Page extract:
.....
It was a bold Budget, all right. It was hailed as the most significant Budget in years, which is odd because they said much the same of Alistair Darling’s Budget of just a few months ago. You could say there are two key points that stand out. Firstly, George Osborne wants to reduce what’s called the structural budget – that is to say the underlying budget deficit that is unrelated to the point we stand in the economic cycle, by the time of the next election. And by that point, he also wants to see government debt falling. Secondly, Mr. Osborne wants to see the UK economy shift from one that relies on consumer spending for growth to one that relies on investment and exports.
The markets appeared to like it. Okay, the FTSE 100 was down slightly yesterday, but this was probably unrelated. The index has risen sharply over the last two weeks, so yesterday’s mild falls are pretty insignificant. Sterling rose one cent against the dollar and the euro, but, again, the movements were so small that one can’t really read much into them at all. More significantly, the yield on ten-year UK government bonds dropped from 3.51% to 3.46%, the joint lowest yield in some time. But it was the comments from the credit ratings agency Fitch that are the most significant. David Riley, who is in charge of sovereign ratings at the agency, said of the plans in the Budget to cut government debt: “if delivered upon, will materially strengthen confidence in UK public finances and its AAA status.”
.....
Record extracts:
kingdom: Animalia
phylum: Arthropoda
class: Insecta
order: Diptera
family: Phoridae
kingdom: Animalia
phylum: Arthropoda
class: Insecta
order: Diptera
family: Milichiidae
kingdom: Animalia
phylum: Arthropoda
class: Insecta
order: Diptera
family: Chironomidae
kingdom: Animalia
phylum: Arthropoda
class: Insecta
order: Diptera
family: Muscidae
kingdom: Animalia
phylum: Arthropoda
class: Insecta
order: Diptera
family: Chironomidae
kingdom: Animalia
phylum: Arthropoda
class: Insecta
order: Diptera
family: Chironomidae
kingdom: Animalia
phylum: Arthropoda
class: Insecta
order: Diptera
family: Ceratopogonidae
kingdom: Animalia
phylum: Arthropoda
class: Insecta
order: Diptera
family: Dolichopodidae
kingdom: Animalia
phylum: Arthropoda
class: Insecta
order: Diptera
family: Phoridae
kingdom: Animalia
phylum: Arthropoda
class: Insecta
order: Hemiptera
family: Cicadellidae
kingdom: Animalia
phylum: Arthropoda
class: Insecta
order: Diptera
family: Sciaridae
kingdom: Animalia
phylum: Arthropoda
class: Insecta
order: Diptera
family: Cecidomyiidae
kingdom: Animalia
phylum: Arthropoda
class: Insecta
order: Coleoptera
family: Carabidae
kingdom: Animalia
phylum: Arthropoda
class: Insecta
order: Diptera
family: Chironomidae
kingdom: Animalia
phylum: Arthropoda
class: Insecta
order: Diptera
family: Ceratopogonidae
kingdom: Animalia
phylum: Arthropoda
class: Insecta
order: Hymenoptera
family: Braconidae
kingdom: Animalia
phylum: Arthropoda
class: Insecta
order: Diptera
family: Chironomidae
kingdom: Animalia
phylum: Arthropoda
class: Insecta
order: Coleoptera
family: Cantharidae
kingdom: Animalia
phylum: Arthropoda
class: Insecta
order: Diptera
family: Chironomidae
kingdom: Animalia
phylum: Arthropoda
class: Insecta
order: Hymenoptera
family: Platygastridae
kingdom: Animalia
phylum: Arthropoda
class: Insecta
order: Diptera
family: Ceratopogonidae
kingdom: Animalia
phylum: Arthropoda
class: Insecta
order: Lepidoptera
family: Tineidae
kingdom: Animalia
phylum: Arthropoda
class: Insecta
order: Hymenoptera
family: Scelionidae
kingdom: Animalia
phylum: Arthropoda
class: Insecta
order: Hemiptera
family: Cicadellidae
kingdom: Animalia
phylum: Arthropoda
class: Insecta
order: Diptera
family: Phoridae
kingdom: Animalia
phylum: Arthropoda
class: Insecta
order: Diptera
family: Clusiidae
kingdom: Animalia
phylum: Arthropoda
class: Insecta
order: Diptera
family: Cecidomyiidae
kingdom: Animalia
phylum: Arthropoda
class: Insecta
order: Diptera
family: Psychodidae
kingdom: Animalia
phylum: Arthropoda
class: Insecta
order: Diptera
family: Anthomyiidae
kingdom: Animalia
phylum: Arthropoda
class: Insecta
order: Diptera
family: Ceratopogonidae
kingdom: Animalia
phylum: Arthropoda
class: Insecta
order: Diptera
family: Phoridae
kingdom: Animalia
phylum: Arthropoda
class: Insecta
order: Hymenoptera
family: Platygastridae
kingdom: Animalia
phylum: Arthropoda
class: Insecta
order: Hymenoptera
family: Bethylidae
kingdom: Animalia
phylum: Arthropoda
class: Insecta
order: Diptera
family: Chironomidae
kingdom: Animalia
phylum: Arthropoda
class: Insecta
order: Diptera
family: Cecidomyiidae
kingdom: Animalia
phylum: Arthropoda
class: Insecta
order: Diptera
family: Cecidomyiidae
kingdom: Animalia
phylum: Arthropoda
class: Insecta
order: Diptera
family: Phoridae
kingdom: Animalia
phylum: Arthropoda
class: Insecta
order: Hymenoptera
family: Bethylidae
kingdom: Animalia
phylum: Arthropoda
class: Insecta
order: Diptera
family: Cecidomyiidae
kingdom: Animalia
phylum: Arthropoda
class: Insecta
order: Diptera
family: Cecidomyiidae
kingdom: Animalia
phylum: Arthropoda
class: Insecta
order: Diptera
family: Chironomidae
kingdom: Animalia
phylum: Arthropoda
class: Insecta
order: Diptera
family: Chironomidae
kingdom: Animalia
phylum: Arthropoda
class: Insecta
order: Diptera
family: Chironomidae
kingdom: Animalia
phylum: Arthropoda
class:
.....
Work to be completed:
Answer from the Budget commentary:
(a) What shift does George Osborne want to see in what drives growth in the UK economy?
(b) By how much did sterling rise against the dollar and the euro?
(c) From what level to what level did the yield on ten-year UK government bonds drop?
The records stand apart from the Budget commentary and have no connection to it.

Solution for this problem:
(a) He wants the economy to move from relying on consumer spending for growth to relying on investment and exports.
(b) It rose one cent against each.
(c) It dropped from 3.51% to 3.46%.